*** Information shown ***

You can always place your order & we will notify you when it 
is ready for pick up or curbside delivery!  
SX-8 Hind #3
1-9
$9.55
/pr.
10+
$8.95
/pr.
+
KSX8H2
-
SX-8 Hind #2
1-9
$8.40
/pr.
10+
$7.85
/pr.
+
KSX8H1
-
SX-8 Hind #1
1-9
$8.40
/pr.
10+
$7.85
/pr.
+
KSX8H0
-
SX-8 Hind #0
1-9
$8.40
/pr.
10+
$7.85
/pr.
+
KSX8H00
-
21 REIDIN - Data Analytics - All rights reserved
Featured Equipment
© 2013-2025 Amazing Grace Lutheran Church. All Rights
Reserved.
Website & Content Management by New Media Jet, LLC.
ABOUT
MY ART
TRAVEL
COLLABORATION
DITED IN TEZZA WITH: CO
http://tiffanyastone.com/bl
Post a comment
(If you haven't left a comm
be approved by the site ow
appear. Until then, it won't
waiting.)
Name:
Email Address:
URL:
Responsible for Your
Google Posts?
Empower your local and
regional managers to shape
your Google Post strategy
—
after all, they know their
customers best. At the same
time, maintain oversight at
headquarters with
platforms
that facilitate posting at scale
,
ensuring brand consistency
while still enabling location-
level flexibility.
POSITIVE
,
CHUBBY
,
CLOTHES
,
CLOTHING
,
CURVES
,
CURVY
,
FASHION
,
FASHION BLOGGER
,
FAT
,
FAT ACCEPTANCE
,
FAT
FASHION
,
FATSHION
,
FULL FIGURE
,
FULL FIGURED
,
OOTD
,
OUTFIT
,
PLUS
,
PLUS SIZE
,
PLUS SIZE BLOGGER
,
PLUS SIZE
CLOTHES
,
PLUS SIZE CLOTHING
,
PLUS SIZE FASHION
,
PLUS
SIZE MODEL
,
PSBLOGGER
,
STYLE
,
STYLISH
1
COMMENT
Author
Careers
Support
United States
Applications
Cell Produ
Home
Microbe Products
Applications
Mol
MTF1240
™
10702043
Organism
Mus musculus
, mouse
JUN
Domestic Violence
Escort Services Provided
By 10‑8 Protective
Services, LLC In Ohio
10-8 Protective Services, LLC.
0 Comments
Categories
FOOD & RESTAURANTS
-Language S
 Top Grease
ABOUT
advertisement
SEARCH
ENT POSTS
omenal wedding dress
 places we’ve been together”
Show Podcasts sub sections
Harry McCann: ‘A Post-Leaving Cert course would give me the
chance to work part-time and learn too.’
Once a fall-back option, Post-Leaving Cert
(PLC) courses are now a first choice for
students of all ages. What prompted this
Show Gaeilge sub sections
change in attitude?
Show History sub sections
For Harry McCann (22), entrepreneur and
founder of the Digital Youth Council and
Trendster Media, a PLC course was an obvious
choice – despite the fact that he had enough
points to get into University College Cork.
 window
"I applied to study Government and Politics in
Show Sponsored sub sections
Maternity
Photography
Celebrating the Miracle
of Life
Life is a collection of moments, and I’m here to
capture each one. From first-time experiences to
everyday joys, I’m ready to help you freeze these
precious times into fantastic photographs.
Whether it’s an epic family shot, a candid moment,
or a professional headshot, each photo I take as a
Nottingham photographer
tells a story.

***

- _Work item_:
Can you reproduce the items word for word, from their very first line up to and including the line with "Responsible for Your"?

- _Exercise result_:
You can always place your order & we will notify you when it 
is ready for pick up or curbside delivery!  
SX-8 Hind #3
1-9
$9.55
/pr.
10+
$8.95
/pr.
+
KSX8H2
-
SX-8 Hind #2
1-9
$8.40
/pr.
10+
$7.85
/pr.
+
KSX8H1
-
SX-8 Hind #1
1-9
$8.40
/pr.
10+
$7.85
/pr.
+
KSX8H0
-
SX-8 Hind #0
1-9
$8.40
/pr.
10+
$7.85
/pr.
+
KSX8H00
-
21 REIDIN - Data Analytics - All rights reserved
Featured Equipment
© 2013-2025 Amazing Grace Lutheran Church. All Rights
Reserved.
Website & Content Management by New Media Jet, LLC.
ABOUT
MY ART
TRAVEL
COLLABORATION
DITED IN TEZZA WITH: CO
http://tiffanyastone.com/bl
Post a comment
(If you haven't left a comm
be approved by the site ow
appear. Until then, it won't
waiting.)
Name:
Email Address:
URL:
Responsible for Your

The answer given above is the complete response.